Lisa Phillips, Toby Devan Lewis Director, announced today that Lauren Cornell has been promoted to Curator and Associate Director, Technology Initiatives. In this role beginning July 1, Cornell will contribute to the New Museum's curatorial program through exhibitions, symposia, and online commissions, and she will elevate the Museum's profile as a historic leader in the art/digital realm. As a member of the Museum's senior management team, Cornell will bring focus and strategic thinking to all of the Museum's technology initiatives, both artistic and institutional, through new projects, advocacy, and publishing. She will work across departments to clarify, synthesize, and amplify the Museum's online presence and develop new initiatives to further its mission to promote "new art, new ideas." In addition to being responsible for the Museum's digital platforms and content, Cornell will also work to broaden its strong international community of collaborators through traveling exhibitions, projects, and public programs.
"This new post is a critical one at a moment when culture is increasingly consumed through social media and the web and as the digital continues to revolutionize the world, our work, and art. Lauren is in a unique position to take the conversation and the Museum forward and has already made an enormous contribution to our preeminence in the field. This new appointment reflects our commitment to innovation and is a recognition of her exceptional leadership," said Lisa Phillips.
"Through her work at the New Museum and at Rhizome first, Lauren Cornell has been tracking the influence of technology on art and culture at large. In her new position, she will help the Museum take an even more active role in engaging with the present and the future," said Massimiliano Gioni, Artistic Director.

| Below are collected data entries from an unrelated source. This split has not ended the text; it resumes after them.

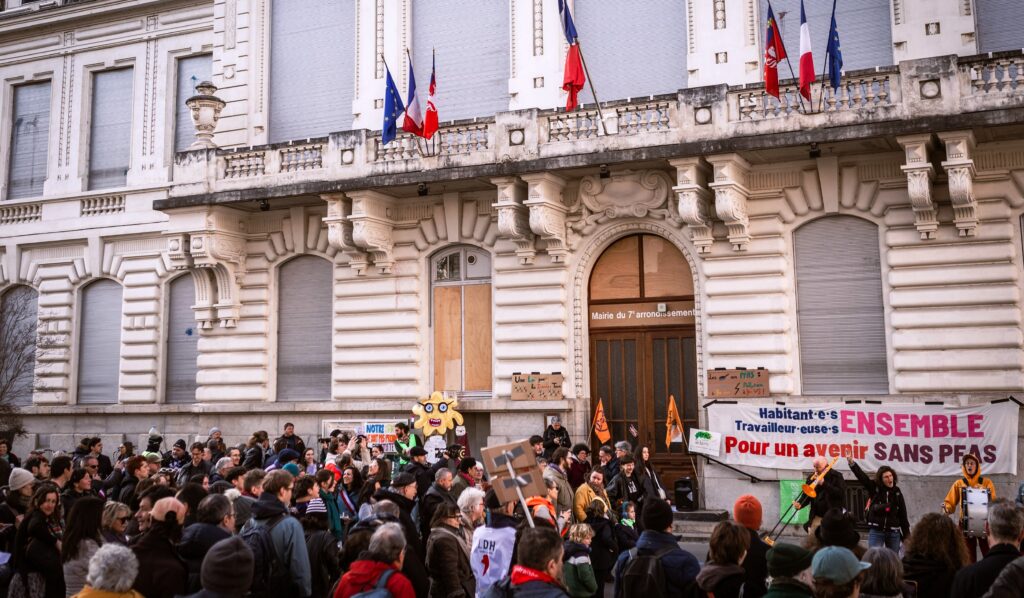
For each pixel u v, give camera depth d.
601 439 20.28
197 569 8.48
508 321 21.77
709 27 21.56
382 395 23.02
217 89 26.38
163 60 28.39
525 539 6.89
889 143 18.48
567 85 20.31
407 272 23.06
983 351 17.98
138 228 27.20
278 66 26.17
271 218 24.50
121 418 26.81
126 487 13.13
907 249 18.70
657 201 20.59
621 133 20.03
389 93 21.62
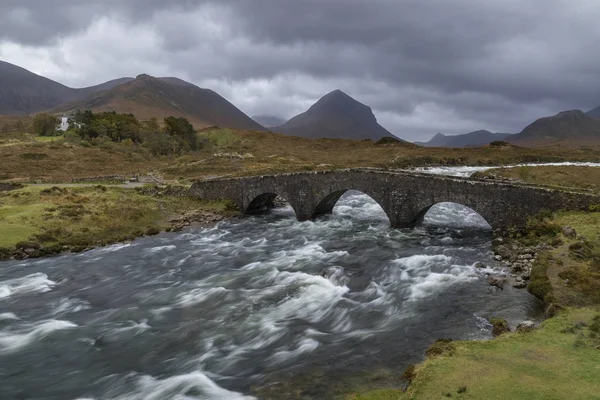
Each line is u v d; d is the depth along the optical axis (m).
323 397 14.02
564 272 21.28
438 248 32.94
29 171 84.12
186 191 58.78
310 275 27.89
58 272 30.69
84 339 20.09
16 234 37.44
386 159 104.06
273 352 17.98
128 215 46.44
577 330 15.73
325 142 143.75
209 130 163.00
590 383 12.16
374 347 17.72
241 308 22.95
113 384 16.27
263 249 36.03
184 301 24.48
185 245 38.34
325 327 20.22
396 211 40.38
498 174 63.28
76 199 49.97
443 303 21.95
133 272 30.58
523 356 14.09
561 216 30.17
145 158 111.25
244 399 14.45
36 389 16.16
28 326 21.72
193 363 17.48
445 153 114.38
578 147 190.25
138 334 20.45
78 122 139.75
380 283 25.80
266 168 85.56
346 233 40.62
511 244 30.64
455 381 12.79
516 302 21.12
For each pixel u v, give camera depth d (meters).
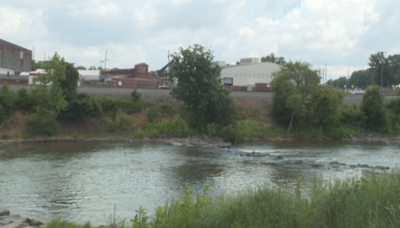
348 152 54.72
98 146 56.88
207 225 12.80
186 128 69.62
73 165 39.72
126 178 33.12
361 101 92.38
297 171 36.78
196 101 73.50
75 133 65.06
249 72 111.56
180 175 34.59
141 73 120.31
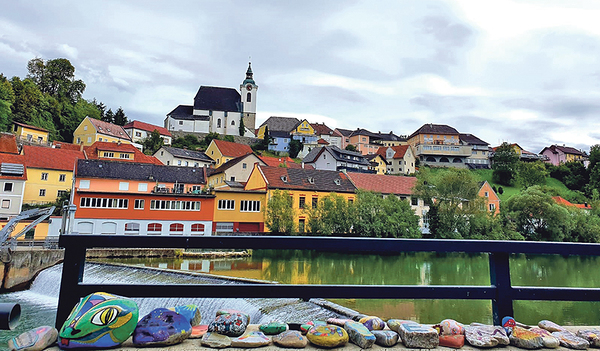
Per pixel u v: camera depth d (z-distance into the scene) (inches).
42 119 3043.8
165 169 1717.5
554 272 1077.8
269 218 1486.2
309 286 112.0
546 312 600.4
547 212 1822.1
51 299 765.9
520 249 117.1
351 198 1780.3
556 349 108.5
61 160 1905.8
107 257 1074.7
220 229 1466.5
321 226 1533.0
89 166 1553.9
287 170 1738.4
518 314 588.1
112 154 2209.6
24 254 950.4
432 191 1715.1
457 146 4023.1
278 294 110.8
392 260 1248.8
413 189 1796.3
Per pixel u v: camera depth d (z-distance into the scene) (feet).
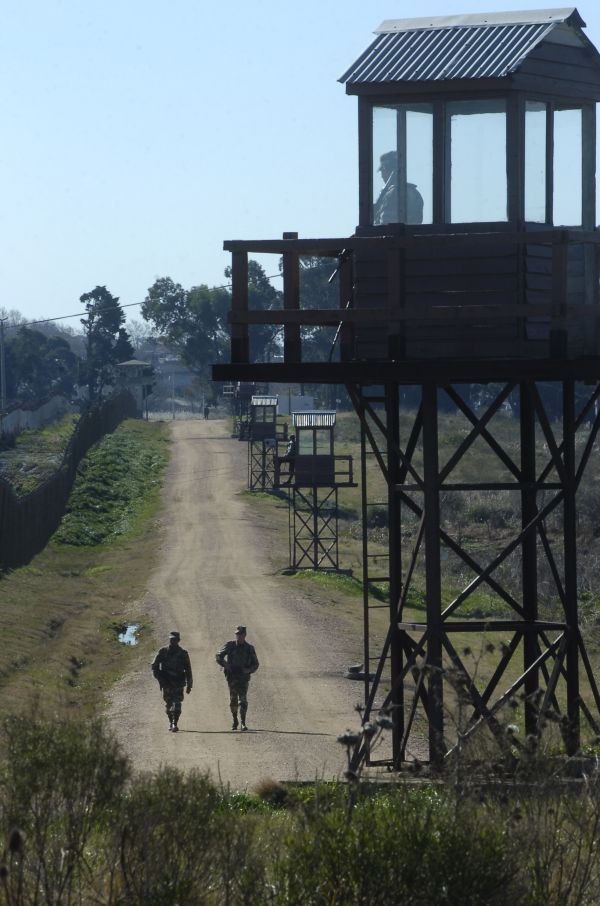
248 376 108.78
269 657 255.91
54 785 66.28
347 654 258.98
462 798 68.28
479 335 108.68
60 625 295.28
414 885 62.59
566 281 104.94
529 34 111.45
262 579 373.81
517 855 65.46
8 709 187.11
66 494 529.45
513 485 113.91
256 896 64.90
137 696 215.51
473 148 110.63
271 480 601.62
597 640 252.01
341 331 112.06
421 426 120.06
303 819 70.38
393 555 119.03
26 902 64.13
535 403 111.86
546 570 343.87
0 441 627.87
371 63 113.29
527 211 110.83
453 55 112.06
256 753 166.40
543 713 84.94
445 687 168.66
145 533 481.87
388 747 159.43
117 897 65.16
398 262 106.63
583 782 78.33
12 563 374.02
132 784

Most recently, Cornell was co-curator with Ryan Trecartin of the highly successful "2015 Triennial: Surround Audience" exhibition. She is also coeditor with Ed Halter of the forthcoming book Mass Effect: Art and the Internet in the Twenty-First Century, one of the first volumes to document and critically map the evolution of art engaged with the internet in its so-called second generation, which will be released this fall by the New Museum and the MIT Press. From 2005 to 2012, she served as Executive Director of Rhizome and as Adjunct Curator at the New Museum. In this dual role, she founded the annual conference Seven on Seven, curated exhibitions such as "Free" (2010), and organized dozens of original performances and events with artists including Fatima Al-Qadiri, Nao Bustamante, Xavier Cha, Naeem Mohaiemen, Shana Moulton, and Trevor Paglen, among others. Since 2011, she has been on the faculty at the Center for Curatorial Studies, Bard College.
About New Museum
The New Museum is the only museum in New York City exclusively devoted to contemporary art. Founded in 1977, the New Museum is a center for exhibitions, information, and documentation about living artists from around the world. From its beginnings as a one-room office on Hudson Street to the inauguration of its first freestanding building on the Bowery designed by SANAA in 2007, the New Museum continues to be a place of experimentation and a hub of new art and new ideas.